The input>

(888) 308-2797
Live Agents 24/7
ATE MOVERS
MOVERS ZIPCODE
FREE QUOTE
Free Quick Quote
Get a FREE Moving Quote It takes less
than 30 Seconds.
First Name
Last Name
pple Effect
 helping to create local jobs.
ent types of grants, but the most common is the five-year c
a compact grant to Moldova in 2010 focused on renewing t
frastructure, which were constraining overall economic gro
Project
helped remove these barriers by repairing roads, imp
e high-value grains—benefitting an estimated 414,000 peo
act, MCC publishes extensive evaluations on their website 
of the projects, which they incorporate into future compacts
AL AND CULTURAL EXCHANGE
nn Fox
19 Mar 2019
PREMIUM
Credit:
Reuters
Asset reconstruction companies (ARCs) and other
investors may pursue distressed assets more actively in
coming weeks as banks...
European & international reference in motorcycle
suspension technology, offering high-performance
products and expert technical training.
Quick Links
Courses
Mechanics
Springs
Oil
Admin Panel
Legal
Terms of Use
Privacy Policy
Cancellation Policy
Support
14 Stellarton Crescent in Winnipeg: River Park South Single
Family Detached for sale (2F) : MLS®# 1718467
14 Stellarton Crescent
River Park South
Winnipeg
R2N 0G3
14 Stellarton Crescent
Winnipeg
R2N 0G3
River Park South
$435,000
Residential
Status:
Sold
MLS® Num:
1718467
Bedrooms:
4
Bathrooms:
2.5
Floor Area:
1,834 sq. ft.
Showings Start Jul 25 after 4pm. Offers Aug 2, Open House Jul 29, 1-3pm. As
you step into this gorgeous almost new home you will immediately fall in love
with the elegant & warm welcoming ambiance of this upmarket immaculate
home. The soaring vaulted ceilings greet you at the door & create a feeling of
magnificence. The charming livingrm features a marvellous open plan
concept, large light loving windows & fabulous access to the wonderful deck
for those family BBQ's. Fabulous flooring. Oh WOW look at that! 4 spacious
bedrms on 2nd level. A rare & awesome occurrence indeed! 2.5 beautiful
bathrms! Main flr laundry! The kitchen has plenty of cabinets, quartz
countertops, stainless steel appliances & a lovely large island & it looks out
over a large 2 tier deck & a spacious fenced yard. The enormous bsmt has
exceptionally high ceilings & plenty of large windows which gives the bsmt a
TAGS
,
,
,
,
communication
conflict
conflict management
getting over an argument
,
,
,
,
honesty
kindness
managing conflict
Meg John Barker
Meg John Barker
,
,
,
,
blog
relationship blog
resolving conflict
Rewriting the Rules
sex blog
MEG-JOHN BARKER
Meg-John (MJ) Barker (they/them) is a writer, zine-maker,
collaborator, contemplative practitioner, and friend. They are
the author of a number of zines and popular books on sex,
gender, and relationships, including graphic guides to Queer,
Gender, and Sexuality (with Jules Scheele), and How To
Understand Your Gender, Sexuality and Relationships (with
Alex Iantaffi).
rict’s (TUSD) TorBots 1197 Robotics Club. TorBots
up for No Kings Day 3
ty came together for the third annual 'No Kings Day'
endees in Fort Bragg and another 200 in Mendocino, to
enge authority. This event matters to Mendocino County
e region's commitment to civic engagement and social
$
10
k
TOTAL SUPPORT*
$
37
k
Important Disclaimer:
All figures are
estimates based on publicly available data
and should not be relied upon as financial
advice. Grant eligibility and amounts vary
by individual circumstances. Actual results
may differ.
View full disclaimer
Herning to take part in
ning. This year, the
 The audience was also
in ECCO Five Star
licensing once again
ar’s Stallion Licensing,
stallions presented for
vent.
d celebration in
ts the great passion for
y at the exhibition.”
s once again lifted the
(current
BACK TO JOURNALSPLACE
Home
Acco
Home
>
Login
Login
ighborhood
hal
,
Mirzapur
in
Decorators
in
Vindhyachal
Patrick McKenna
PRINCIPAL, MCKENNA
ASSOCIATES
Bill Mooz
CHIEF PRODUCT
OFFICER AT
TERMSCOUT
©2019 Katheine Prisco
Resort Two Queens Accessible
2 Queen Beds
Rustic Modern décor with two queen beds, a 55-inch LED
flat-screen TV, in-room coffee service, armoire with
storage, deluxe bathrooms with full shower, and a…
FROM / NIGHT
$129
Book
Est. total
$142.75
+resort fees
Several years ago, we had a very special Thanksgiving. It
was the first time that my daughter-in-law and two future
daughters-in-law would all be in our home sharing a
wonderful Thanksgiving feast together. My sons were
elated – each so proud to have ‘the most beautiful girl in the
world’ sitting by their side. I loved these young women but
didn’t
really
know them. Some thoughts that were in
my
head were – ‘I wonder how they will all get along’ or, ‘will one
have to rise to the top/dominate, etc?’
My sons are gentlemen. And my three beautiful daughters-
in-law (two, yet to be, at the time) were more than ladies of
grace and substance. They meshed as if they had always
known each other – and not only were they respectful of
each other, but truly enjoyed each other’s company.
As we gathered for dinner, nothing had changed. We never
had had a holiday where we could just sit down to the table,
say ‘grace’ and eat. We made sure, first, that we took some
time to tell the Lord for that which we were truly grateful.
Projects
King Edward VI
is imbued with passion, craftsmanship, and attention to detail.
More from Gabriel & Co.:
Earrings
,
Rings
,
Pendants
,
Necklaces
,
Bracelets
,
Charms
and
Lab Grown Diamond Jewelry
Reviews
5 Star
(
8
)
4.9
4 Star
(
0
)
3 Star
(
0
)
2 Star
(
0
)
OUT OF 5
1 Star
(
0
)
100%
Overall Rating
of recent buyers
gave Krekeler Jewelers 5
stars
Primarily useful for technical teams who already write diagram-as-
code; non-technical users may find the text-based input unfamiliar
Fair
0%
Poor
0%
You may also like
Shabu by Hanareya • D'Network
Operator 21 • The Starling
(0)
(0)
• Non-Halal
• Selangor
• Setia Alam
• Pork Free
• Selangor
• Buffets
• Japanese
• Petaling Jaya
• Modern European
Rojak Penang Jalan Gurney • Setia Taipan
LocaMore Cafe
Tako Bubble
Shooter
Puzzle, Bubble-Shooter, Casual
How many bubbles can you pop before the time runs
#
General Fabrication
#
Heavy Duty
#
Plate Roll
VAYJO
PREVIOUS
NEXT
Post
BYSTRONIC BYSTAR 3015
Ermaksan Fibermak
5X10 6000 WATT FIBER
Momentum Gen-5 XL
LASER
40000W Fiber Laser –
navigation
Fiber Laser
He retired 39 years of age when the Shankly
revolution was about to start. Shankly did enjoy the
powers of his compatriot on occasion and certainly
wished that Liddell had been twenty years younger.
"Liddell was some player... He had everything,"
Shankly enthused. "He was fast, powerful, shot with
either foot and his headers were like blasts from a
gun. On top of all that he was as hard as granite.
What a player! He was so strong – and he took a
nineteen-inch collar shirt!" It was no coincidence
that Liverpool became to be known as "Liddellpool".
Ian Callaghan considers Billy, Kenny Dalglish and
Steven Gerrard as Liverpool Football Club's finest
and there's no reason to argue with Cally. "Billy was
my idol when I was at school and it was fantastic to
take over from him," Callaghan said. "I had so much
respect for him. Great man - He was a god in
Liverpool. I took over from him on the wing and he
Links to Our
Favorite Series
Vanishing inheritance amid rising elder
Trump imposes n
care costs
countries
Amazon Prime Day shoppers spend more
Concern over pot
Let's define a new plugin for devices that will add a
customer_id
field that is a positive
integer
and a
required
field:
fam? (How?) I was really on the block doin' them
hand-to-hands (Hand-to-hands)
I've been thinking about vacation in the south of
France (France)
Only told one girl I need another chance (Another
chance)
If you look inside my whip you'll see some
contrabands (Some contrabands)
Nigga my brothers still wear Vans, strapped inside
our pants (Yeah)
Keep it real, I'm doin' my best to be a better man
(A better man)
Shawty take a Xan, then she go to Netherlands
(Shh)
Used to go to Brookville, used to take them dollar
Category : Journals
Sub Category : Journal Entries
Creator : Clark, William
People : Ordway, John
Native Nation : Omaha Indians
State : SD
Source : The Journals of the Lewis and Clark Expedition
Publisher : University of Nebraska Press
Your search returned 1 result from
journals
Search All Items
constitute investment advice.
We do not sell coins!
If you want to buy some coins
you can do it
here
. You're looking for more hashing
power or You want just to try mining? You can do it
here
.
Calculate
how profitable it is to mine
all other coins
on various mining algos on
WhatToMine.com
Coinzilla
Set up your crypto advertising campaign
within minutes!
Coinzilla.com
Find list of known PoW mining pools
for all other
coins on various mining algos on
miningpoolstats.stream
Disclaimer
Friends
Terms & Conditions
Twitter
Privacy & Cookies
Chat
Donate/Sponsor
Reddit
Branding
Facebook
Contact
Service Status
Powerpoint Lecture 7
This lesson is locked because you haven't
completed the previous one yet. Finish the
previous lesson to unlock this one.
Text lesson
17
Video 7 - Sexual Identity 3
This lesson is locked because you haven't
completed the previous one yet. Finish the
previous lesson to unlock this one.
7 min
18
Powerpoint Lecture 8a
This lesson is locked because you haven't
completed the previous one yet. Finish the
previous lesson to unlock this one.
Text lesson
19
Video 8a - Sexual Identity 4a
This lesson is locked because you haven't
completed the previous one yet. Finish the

Action item>
Render the listing as a Markdown table with the columns "Row" and "Text", from its first line through the line that contains "conflict management", with both ends included. Number the rows in order and leave out blank lines.

Written answer>
| Row | Text |
|---|---|
| 1 | (888) 308-2797 |
| 2 | Live Agents 24/7 |
| 3 | ATE MOVERS |
| 4 | MOVERS ZIPCODE |
| 5 | FREE QUOTE |
| 6 | Free Quick Quote |
| 7 | Get a FREE Moving Quote It takes less |
| 8 | than 30 Seconds. |
| 9 | First Name |
| 10 | Last Name |
| 11 | pple Effect |
| 12 |  helping to create local jobs. |
| 13 | ent types of grants, but the most common is the five-year c |
| 14 | a compact grant to Moldova in 2010 focused on renewing t |
| 15 | frastructure, which were constraining overall economic gro |
| 16 | Project |
| 17 | helped remove these barriers by repairing roads, imp |
| 18 | e high-value grains—benefitting an estimated 414,000 peo |
| 19 | act, MCC publishes extensive evaluations on their website  |
| 20 | of the projects, which they incorporate into future compacts |
| 21 | AL AND CULTURAL EXCHANGE |
| 22 | nn Fox |
| 23 | 19 Mar 2019 |
| 24 | PREMIUM |
| 25 | Credit: |
| 26 | Reuters |
| 27 | Asset reconstruction companies (ARCs) and other |
| 28 | investors may pursue distressed assets more actively in |
| 29 | coming weeks as banks... |
| 30 | European & international reference in motorcycle |
| 31 | suspension technology, offering high-performance |
| 32 | products and expert technical training. |
| 33 | Quick Links |
| 34 | Courses |
| 35 | Mechanics |
| 36 | Springs |
| 37 | Oil |
| 38 | Admin Panel |
| 39 | Legal |
| 40 | Terms of Use |
| 41 | Privacy Policy |
| 42 | Cancellation Policy |
| 43 | Support |
| 44 | 14 Stellarton Crescent in Winnipeg: River Park South Single |
| 45 | Family Detached for sale (2F) : MLS®# 1718467 |
| 46 | 14 Stellarton Crescent |
| 47 | River Park South |
| 48 | Winnipeg |
| 49 | R2N 0G3 |
| 50 | 14 Stellarton Crescent |
| 51 | Winnipeg |
| 52 | R2N 0G3 |
| 53 | River Park South |
| 54 | $435,000 |
| 55 | Residential |
| 56 | Status: |
| 57 | Sold |
| 58 | MLS® Num: |
| 59 | 1718467 |
| 60 | Bedrooms: |
| 61 | 4 |
| 62 | Bathrooms: |
| 63 | 2.5 |
| 64 | Floor Area: |
| 65 | 1,834 sq. ft. |
| 66 | Showings Start Jul 25 after 4pm. Offers Aug 2, Open House Jul 29, 1-3pm. As |
| 67 | you step into this gorgeous almost new home you will immediately fall in love |
| 68 | with the elegant & warm welcoming ambiance of this upmarket immaculate |
| 69 | home. The soaring vaulted ceilings greet you at the door & create a feeling of |
| 70 | magnificence. The charming livingrm features a marvellous open plan |
| 71 | concept, large light loving windows & fabulous access to the wonderful deck |
| 72 | for those family BBQ's. Fabulous flooring. Oh WOW look at that! 4 spacious |
| 73 | bedrms on 2nd level. A rare & awesome occurrence indeed! 2.5 beautiful |
| 74 | bathrms! Main flr laundry! The kitchen has plenty of cabinets, quartz |
| 75 | countertops, stainless steel appliances & a lovely large island & it looks out |
| 76 | over a large 2 tier deck & a spacious fenced yard. The enormous bsmt has |
| 77 | exceptionally high ceilings & plenty of large windows which gives the bsmt a |
| 78 | TAGS |
| 79 | , |
| 80 | , |
| 81 | , |
| 82 | , |
| 83 | communication |
| 84 | conflict |
| 85 | conflict management |